Blog do Sarico

Toca do Coelho: feedback e perspectivas


A Toca do Coelho realizada neste ano, após dois anos de hiato, por conta da pandemia, foi um grande sucesso. E uma das novidades desta edição foi o novo local: ao invés de acontecer no Tenarião, teve todas as suas atividades ocorrendo no Centro de Eventos de Tapera – o que teve uma boa aprovação por parte da comunidade e dos visitantes. A gratuidade do ingresso foi outro ponto positivo.

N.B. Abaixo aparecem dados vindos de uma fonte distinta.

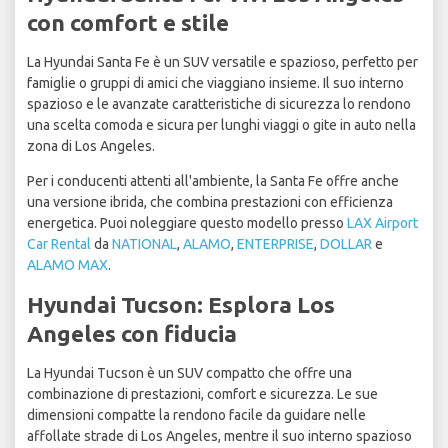
con comfort e stile
La Hyundai Santa Fe è un SUV versatile e spazioso, perfetto per
famiglie o gruppi di amici che viaggiano insieme. Il suo interno
spazioso e le avanzate caratteristiche di sicurezza lo rendono
una scelta comoda e sicura per lunghi viaggi o gite in auto nella
zona di Los Angeles.
Per i conducenti attenti all'ambiente, la Santa Fe offre anche
una versione ibrida, che combina prestazioni con efficienza
energetica. Puoi noleggiare questo modello presso
LAX Airport
Car Rental
da
NATIONAL
,
ALAMO
,
ENTERPRISE
,
DOLLAR
e
ALAMO MAX
.
Hyundai Tucson: Esplora Los
Angeles con fiducia
La Hyundai Tucson è un SUV compatto che offre una
combinazione di prestazioni, comfort e sicurezza. Le sue
dimensioni compatte la rendono facile da guidare nelle
affollate strade di Los Angeles, mentre il suo interno spazioso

Devido às opiniões positivas do pessoal, cogita-se que as próximas edições da Toca continuem sendo realizadas no Centro de Eventos, que é um espaço amplo, agradável e que merece ser utilizado pelos taperenses. Além disso, o que contribui para que esse seja um local favorável é a proximidade com a avenida principal e a praça central – espaços, esses, que também podem continuar sendo ocupados pelos visitantes da Toca.

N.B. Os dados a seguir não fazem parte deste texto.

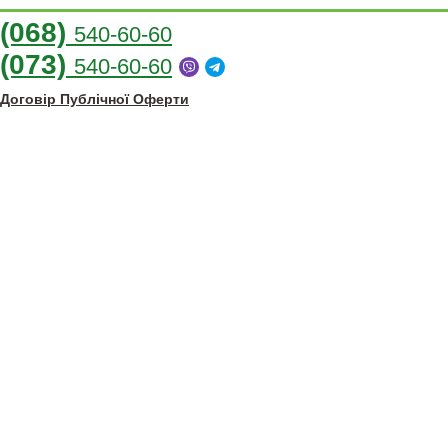
(068)
540-60-60
(073)
540-60-60
Договір Публічної Оферти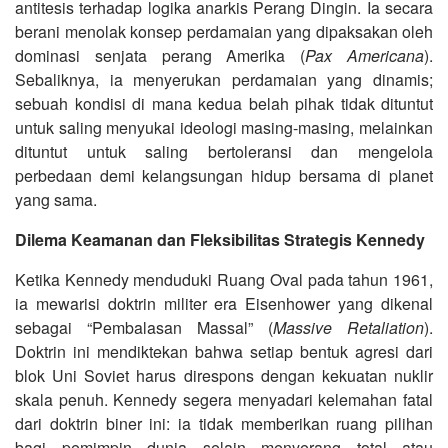
antitesis terhadap logika anarkis Perang Dingin. Ia secara
berani menolak konsep perdamaian yang dipaksakan oleh
dominasi senjata perang Amerika (
Pax Americana
).
Sebaliknya, ia menyerukan perdamaian yang dinamis;
sebuah kondisi di mana kedua belah pihak tidak dituntut
untuk saling menyukai ideologi masing-masing, melainkan
dituntut untuk saling bertoleransi dan mengelola
perbedaan demi kelangsungan hidup bersama di planet
yang sama.
Dilema Keamanan dan Fleksibilitas Strategis Kennedy
Ketika Kennedy menduduki Ruang Oval pada tahun 1961,
ia mewarisi doktrin militer era Eisenhower yang dikenal
sebagai “Pembalasan Massal” (
Massive Retaliation
).
Doktrin ini mendiktekan bahwa setiap bentuk agresi dari
blok Uni Soviet harus direspons dengan kekuatan nuklir
skala penuh. Kennedy segera menyadari kelemahan fatal
dari doktrin biner ini: ia tidak memberikan ruang pilihan
bagi pemimpin dunia selain menyerang total atau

Entretanto, é necessário que se tenha uma infraestrutura externa adequada para servir o público, em termos de alimentação e de recreação. Digo isso porque, naquele final de semana, recebi inúmeras queixas do pessoal (daqui e de fora), relatando que, na tarde do feriado da Sexta-Feira Santa, havendo mais de mil pessoas na praça, e alguns estabelecimentos estavam fechados.

Então, caso a Toca do Coelho continue sendo realizada no Centro de Eventos nos próximos anos, seria interessante se, ao longo da praça, fossem instalados food trucks ou outros, com várias opções de alimentação, para que seja possível atender e contentar a todos os visitantes do evento que faz parte da identidade de Tapera, sendo seu maior evento e também da região e que está inserido no calendário de eventos do Rio Grande do Sul.

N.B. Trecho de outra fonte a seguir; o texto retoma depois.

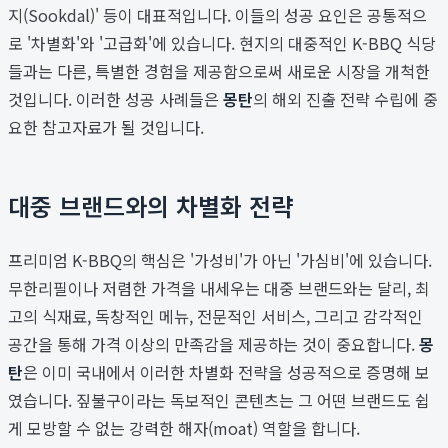
지(Sookdal)' 등이 대표적입니다. 이들의 성공 요인은 공통적으
로 '차별화'와 '고급화'에 있습니다. 현지의 대중적인 K-BBQ 식당
들과는 다른, 특별한 경험을 제공함으로써 새로운 시장을 개척한
것입니다. 이러한 성공 사례들은
몽탄
의 해외 진출 전략 수립에 중
요한 참고자료가 될 것입니다.
대중 브랜드와의 차별화 전략
프리미엄 K-BBQ의 핵심은 '가성비'가 아닌 '가심비'에 있습니다.
무한리필이나 저렴한 가격을 내세우는 대중 브랜드와는 달리, 최
고의 식재료, 독창적인 메뉴, 전문적인 서비스, 그리고 감각적인
공간을 통해 가격 이상의 만족감을 제공하는 것이 중요합니다.
몽
탄
은 이미 국내에서 이러한 차별화 전략을 성공적으로 증명해 보
였습니다. 짚불구이라는 독보적인 콘텐츠는 그 어떤 브랜드도 쉽
게 모방할 수 없는 강력한 해자(moat) 역할을 합니다.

Mas, para a próxima Toca poderá haver alterações na criação, montagem e execução dela. Eu conversei com duas pessoas que fazem parte da equipe que faz a Toca acontecer, que me disseram que cansaram de deixar as suas famílias e o seu descanso e lazer para trabalhar nela gratuitamente, o que é injusto, afinal ninguém trabalha de graça. Chega um dia que o trabalho, mesmo voluntário, cansa.

E, se esse pessoal, resolver não mais participar espontaneamente o que acontecerá? E se isso acontecer quem entrará no seu lugar para produzir e montar tudo? A Toca seria terceirizada?

A presidente Liciene Ciprandi, da ACIT, adiantou na última reunião-jantar da entidade, que para a próxima edição algumas coisas terão de ser revistas.

Uma última coisa. Tomara que para 2023 a Praça Central esteja concluída para que possa ser toda ela aproveitada como foi nestes 17 dias de Toca.